How effectiveness/change is evidenced: Reduced avoidable declines, improved time-to-first-contact, and more consistent decision-making. Evidence includes referral logs, sampled records and trend dashboards that reconcile to operational data.
Example 2: Performance control for repeat escalations and crisis pressure
Context: A cohort generates repeated escalations, increasing system pressure and creating concern about late intervention. The ICB wants evidence that the provider is recognising deterioration early and taking timely action.
Support approach: The provider introduces a repeat-escalation dashboard: number of escalations per person, time between early warning indicator and escalation, and post-escalation plan update completion. A manager review is required for repeat escalations, and learning themes are tracked.
Day-to-day delivery detail: Staff record early warning indicators and actions at each contact. When escalation occurs, the standard summary is used and recorded. Managers review repeat escalations weekly and ensure the plan is updated with learning (contact frequency changes, safeguarding actions, interface escalations where required). Governance reviews cohort trends monthly and verifies changes through sampling.
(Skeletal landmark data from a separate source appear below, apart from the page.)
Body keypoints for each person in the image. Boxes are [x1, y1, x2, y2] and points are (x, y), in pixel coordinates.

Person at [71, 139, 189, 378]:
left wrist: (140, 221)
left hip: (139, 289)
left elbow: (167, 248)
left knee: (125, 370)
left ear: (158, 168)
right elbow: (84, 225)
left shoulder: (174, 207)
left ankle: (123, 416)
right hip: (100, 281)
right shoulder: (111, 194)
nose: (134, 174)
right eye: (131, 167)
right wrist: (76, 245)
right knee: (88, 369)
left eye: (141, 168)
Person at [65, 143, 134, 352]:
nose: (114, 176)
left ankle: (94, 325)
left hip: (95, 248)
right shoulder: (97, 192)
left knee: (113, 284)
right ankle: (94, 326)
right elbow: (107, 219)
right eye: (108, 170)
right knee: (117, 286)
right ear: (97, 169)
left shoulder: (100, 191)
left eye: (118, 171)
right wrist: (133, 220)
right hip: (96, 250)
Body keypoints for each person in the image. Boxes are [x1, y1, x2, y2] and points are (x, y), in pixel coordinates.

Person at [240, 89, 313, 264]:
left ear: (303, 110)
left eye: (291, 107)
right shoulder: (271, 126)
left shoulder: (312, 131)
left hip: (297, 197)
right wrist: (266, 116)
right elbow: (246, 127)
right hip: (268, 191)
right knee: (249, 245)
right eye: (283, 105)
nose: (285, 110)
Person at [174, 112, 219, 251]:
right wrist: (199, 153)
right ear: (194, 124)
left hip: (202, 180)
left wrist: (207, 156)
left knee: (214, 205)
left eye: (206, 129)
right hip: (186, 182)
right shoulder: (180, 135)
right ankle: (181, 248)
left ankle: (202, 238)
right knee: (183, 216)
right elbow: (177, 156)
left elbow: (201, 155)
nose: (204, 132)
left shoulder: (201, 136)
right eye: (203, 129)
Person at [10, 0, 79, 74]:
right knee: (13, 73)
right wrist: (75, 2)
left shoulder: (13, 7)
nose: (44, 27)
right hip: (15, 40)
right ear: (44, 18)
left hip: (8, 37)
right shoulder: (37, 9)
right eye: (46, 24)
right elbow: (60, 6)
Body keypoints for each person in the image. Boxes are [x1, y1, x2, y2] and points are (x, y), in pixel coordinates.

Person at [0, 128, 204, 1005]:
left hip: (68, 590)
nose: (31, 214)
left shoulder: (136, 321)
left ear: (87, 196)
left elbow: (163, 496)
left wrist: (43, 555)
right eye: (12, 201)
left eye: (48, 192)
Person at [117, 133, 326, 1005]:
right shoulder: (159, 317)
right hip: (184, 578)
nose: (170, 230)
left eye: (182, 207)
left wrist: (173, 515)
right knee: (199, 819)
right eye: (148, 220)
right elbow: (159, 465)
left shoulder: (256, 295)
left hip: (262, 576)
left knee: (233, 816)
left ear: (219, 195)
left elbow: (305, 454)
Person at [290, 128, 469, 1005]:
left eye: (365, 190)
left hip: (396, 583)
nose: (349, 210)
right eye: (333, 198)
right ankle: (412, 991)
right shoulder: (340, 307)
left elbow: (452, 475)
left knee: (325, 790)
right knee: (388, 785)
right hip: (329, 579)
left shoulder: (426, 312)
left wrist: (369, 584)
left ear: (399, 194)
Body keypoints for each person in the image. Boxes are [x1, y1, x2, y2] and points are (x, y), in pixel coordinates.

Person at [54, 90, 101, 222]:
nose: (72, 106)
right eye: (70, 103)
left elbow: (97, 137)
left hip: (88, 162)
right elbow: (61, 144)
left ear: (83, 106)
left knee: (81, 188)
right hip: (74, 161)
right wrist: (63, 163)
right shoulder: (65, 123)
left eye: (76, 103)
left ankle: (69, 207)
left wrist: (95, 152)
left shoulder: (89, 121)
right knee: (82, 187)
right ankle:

How effectiveness/change is evidenced: Improved timeliness, fewer late-stage crises, and clearer evidence trails of decision-making and post-crisis planning. Evidence includes escalation logs, sample cases and governance action tracking with verification.
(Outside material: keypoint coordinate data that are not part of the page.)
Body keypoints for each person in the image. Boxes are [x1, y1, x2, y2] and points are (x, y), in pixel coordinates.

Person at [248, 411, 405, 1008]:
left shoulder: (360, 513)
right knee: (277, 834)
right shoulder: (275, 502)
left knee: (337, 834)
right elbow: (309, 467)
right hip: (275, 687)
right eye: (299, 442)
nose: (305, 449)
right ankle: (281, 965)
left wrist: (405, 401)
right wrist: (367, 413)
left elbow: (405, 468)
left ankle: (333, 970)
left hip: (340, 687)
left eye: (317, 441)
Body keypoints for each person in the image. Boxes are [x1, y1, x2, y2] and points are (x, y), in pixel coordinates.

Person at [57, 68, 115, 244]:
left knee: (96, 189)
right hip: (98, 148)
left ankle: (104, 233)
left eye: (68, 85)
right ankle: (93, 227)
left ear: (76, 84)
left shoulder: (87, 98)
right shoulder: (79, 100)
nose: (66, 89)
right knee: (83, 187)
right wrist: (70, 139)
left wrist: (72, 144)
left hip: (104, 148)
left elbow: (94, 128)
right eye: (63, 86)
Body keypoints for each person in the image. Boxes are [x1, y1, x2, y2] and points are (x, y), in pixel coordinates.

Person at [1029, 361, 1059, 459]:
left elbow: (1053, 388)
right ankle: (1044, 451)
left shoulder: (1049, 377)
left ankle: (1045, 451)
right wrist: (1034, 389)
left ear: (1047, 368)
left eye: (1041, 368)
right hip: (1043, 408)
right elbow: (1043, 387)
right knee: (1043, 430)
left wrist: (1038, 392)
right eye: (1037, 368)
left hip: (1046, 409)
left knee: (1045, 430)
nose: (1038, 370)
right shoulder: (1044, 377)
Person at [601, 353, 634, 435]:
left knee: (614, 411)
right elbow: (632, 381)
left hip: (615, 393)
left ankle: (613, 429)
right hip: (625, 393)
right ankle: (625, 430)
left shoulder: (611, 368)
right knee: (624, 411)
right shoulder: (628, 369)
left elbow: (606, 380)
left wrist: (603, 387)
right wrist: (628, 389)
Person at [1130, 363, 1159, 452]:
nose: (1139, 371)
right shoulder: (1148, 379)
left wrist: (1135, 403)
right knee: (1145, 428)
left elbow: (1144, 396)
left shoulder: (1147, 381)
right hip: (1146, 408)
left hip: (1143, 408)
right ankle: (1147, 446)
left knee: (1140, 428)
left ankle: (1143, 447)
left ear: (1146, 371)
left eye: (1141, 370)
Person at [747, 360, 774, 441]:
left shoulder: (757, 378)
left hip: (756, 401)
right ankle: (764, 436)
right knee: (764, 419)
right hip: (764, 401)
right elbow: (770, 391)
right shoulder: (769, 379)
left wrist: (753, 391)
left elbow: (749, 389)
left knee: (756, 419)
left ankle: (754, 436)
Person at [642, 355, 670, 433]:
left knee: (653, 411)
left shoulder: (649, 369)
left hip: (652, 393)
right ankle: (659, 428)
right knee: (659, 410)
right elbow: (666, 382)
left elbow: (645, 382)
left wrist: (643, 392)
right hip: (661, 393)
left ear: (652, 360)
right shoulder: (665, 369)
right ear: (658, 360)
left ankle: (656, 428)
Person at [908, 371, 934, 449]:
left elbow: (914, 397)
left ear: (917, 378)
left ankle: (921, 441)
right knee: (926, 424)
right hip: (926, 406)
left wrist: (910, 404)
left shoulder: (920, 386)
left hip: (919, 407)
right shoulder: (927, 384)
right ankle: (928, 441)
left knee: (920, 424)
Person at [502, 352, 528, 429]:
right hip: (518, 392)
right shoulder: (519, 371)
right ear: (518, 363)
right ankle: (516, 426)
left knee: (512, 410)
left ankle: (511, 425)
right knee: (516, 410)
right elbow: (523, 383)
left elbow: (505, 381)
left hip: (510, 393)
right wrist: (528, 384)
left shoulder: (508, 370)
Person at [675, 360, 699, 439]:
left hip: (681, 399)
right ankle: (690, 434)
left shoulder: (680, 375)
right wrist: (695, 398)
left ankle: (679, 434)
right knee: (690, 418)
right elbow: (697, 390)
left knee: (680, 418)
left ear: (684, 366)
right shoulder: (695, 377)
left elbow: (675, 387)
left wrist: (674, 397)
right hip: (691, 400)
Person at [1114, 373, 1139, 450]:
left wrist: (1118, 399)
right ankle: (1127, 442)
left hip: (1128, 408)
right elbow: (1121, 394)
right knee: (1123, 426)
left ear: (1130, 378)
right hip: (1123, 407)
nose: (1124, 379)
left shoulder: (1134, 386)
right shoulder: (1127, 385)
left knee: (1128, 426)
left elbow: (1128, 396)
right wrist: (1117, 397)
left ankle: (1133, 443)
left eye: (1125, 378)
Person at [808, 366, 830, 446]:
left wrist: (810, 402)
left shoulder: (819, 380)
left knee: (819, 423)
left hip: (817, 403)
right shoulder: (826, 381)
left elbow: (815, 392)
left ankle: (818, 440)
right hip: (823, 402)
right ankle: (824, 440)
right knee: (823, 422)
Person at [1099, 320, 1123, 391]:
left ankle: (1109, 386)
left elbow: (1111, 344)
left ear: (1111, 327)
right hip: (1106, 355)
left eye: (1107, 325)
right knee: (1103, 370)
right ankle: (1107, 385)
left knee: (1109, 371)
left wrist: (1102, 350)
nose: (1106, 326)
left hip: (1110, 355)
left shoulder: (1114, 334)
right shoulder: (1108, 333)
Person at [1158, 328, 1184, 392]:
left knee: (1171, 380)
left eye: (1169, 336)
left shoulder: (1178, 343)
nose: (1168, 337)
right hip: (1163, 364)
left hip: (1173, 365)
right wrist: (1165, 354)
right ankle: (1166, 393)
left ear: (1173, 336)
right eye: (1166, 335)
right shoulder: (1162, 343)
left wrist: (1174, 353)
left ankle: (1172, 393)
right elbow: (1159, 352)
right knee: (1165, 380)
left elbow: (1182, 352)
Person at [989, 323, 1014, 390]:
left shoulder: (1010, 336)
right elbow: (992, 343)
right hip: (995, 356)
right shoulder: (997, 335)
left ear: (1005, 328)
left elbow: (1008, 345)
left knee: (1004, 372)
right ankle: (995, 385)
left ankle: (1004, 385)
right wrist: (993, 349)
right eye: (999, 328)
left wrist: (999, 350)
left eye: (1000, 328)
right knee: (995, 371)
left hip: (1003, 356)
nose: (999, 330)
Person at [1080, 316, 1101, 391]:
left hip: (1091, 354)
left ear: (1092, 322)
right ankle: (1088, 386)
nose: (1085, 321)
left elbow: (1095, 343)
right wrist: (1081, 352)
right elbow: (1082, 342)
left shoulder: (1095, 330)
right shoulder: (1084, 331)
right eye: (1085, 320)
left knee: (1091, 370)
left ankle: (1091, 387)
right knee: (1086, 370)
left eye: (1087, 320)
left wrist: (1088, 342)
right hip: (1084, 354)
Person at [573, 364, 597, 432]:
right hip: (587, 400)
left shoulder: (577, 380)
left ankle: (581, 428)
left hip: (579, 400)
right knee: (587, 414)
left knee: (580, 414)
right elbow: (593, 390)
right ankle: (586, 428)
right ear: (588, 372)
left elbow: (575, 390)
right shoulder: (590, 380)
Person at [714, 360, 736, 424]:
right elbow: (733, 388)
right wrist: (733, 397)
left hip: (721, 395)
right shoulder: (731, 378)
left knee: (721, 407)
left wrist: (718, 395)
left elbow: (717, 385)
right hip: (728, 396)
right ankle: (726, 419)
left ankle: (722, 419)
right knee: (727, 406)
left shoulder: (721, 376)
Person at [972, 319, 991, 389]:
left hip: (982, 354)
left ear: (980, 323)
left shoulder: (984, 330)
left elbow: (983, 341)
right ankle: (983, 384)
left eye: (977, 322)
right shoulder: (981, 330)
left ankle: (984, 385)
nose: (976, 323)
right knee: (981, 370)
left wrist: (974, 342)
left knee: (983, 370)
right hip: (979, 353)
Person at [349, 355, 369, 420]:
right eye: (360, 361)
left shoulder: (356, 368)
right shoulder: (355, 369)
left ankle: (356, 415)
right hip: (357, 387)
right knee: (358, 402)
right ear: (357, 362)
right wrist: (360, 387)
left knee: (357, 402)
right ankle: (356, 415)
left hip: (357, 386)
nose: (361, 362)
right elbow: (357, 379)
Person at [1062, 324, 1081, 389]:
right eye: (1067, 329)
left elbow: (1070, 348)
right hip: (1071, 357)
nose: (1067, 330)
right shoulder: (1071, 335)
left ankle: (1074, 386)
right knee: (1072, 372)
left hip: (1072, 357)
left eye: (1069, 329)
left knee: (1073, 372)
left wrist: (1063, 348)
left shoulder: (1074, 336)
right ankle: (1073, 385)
Example 3: Outcomes reporting that does not collapse into “activity reporting”
Context: The ICB requests outcomes evidence, but reporting risks becoming vague narrative or purely activity counts. Commissioners challenge whether outcomes are credible and consistent across teams.
Support approach: The provider defines a small set of outcome domains aligned to the pathway (stability, safety, daily functioning, social connection, self-management) and embeds them into routine review records using observable indicators. A data quality audit checks completion and consistency.
Day-to-day delivery detail: At reviews, staff record baseline and progress using the same indicators, and document the decision logic behind changes. Managers sample reviews monthly to confirm that outcomes are linked to real evidence (notes, safeguarding actions, reduction in escalation, step-down decisions). Governance uses re-audit to verify that improvements in completion are sustained and not a one-off push.
How effectiveness/change is evidenced: More consistent outcomes evidence across teams, reduced reliance on narrative-only claims, and easier commissioner sampling because outcomes are traceable to routine records.
Explicit expectations that must be met
Commissioner expectation
Commissioners expect performance and outcomes to be traceable, comparable and improvement-led. They will look for stable KPI definitions, reconciliation to records, clear explanations of variation, and evidence that issues lead to verified improvement. They also expect providers to measure what matters at interfaces (referral bounce, escalation, safeguarding follow-through), not just internal activity.
Regulator / Inspector expectation (e.g. CQC)
CQC expects governance and performance oversight to translate into safer, more consistent care. Inspectors will test whether performance claims match file evidence and staff practice, whether safeguarding and escalation are timely, and whether learning leads to sustained change. They will triangulate dashboards, staff understanding and record quality.
Keeping performance management proportionate
Performance systems become unsustainable when they add parallel data entry. Mature providers keep the dataset small, embed fields into routine recording, and use sampling to verify quality rather than increasing reporting volume. The result is fewer surprises in contract monitoring because the evidence trail is stable and auditable.